## Exercise requirements:
Filter the records for lines holding the string "procedures".
***** Extracted data *****
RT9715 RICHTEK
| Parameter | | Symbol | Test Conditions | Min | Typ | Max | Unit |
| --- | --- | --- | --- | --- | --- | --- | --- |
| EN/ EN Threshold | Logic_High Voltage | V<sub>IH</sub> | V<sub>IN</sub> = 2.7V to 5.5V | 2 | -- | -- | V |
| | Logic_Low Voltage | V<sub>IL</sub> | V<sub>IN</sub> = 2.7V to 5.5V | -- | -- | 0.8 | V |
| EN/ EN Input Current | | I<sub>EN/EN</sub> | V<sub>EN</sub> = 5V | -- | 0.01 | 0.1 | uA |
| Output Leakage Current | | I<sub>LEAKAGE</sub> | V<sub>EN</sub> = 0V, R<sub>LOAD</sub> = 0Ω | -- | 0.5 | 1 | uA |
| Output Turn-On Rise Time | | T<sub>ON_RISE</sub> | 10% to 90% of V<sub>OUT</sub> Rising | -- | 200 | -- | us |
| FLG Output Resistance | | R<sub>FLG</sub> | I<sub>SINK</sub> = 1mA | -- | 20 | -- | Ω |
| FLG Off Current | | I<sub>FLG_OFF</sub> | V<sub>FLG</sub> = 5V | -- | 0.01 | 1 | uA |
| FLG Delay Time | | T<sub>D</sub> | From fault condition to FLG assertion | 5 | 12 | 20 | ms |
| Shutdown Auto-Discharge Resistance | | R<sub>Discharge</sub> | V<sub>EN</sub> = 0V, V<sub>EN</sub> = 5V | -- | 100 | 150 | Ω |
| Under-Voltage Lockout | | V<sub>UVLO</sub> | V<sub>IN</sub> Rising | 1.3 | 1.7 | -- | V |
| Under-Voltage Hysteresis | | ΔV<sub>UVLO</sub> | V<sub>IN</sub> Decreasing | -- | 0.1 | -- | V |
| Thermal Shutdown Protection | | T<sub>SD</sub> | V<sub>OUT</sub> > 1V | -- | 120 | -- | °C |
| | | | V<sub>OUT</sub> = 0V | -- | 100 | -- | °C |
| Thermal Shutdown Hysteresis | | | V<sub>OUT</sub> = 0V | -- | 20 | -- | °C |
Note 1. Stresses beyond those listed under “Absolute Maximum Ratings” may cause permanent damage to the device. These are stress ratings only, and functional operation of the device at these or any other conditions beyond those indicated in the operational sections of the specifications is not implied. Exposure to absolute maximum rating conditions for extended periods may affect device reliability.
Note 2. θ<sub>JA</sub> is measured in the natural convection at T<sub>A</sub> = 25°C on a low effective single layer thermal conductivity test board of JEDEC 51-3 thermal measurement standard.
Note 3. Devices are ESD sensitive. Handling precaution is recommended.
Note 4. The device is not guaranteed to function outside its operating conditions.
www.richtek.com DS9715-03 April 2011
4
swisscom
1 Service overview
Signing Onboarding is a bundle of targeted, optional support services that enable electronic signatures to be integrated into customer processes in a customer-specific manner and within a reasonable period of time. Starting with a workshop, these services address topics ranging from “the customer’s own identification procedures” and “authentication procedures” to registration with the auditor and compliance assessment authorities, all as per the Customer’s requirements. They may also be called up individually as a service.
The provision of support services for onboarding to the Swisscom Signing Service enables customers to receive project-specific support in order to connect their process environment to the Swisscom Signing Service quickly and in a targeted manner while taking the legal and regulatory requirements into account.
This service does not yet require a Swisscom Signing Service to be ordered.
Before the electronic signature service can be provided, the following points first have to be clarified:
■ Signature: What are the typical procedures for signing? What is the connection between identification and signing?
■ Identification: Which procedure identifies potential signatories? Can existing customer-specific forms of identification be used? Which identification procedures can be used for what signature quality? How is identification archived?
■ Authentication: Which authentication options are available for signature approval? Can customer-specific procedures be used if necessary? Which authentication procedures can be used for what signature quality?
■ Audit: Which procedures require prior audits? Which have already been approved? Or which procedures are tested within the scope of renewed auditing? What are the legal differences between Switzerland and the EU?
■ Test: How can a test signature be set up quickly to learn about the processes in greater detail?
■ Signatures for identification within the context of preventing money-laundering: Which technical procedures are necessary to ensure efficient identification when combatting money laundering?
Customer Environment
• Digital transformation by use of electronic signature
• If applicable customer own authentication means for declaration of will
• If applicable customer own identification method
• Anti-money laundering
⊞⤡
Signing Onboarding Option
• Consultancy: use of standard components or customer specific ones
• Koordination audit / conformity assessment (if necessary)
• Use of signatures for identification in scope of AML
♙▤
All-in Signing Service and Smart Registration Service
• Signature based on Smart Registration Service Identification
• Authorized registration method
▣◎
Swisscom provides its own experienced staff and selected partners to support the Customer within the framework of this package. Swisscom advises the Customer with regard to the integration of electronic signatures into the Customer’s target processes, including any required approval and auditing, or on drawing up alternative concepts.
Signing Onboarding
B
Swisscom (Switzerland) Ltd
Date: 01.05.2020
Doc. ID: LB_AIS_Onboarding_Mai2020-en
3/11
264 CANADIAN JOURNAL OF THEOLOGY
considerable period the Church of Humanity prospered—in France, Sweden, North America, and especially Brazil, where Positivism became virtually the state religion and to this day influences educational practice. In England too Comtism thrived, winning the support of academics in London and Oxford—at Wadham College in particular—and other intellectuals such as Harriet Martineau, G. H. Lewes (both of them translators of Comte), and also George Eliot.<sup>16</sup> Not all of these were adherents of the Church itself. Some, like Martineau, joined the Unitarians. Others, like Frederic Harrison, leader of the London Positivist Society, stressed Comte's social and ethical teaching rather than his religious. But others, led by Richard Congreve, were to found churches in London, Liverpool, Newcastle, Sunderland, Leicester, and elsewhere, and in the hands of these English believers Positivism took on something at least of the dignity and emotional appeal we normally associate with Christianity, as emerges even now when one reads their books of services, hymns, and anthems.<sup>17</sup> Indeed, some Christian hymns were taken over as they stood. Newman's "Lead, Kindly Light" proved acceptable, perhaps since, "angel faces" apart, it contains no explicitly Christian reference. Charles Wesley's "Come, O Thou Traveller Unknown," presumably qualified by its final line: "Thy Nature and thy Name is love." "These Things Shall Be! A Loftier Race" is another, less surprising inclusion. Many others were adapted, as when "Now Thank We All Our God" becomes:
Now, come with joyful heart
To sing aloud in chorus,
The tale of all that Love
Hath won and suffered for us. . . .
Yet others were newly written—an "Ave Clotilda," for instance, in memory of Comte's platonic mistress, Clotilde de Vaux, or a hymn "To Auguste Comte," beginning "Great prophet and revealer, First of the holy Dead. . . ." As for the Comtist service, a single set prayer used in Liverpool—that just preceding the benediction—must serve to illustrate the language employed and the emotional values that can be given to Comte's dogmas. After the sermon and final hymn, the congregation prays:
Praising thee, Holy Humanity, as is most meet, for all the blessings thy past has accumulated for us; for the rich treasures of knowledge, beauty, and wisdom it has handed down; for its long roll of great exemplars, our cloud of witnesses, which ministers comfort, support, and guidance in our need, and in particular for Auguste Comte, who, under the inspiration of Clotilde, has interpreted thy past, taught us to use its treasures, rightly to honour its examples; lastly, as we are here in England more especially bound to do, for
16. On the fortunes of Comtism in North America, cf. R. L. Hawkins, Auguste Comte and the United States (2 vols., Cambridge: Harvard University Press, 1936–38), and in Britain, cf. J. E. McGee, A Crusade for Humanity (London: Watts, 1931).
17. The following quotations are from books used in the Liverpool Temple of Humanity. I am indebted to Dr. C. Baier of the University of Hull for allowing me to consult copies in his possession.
*****
## Answer box:
Signing Onboarding is a bundle of targeted, optional support services that enable electronic signatures to be integrated into customer processes in a customer-specific manner and within a reasonable period of time. Starting with a workshop, these services address topics ranging from “the customer’s own identification procedures” and “authentication procedures” to registration with the auditor and compliance assessment authorities, all as per the Customer’s requirements. They may also be called up individually as a service.
■ Signature: What are the typical procedures for signing? What is the connection between identification and signing?
■ Identification: Which procedure identifies potential signatories? Can existing customer-specific forms of identification be used? Which identification procedures can be used for what signature quality? How is identification archived?
■ Authentication: Which authentication options are available for signature approval? Can customer-specific procedures be used if necessary? Which authentication procedures can be used for what signature quality?
■ Audit: Which procedures require prior audits? Which have already been approved? Or which procedures are tested within the scope of renewed auditing? What are the legal differences between Switzerland and the EU?
■ Signatures for identification within the context of preventing money-laundering: Which technical procedures are necessary to ensure efficient identification when combatting money laundering?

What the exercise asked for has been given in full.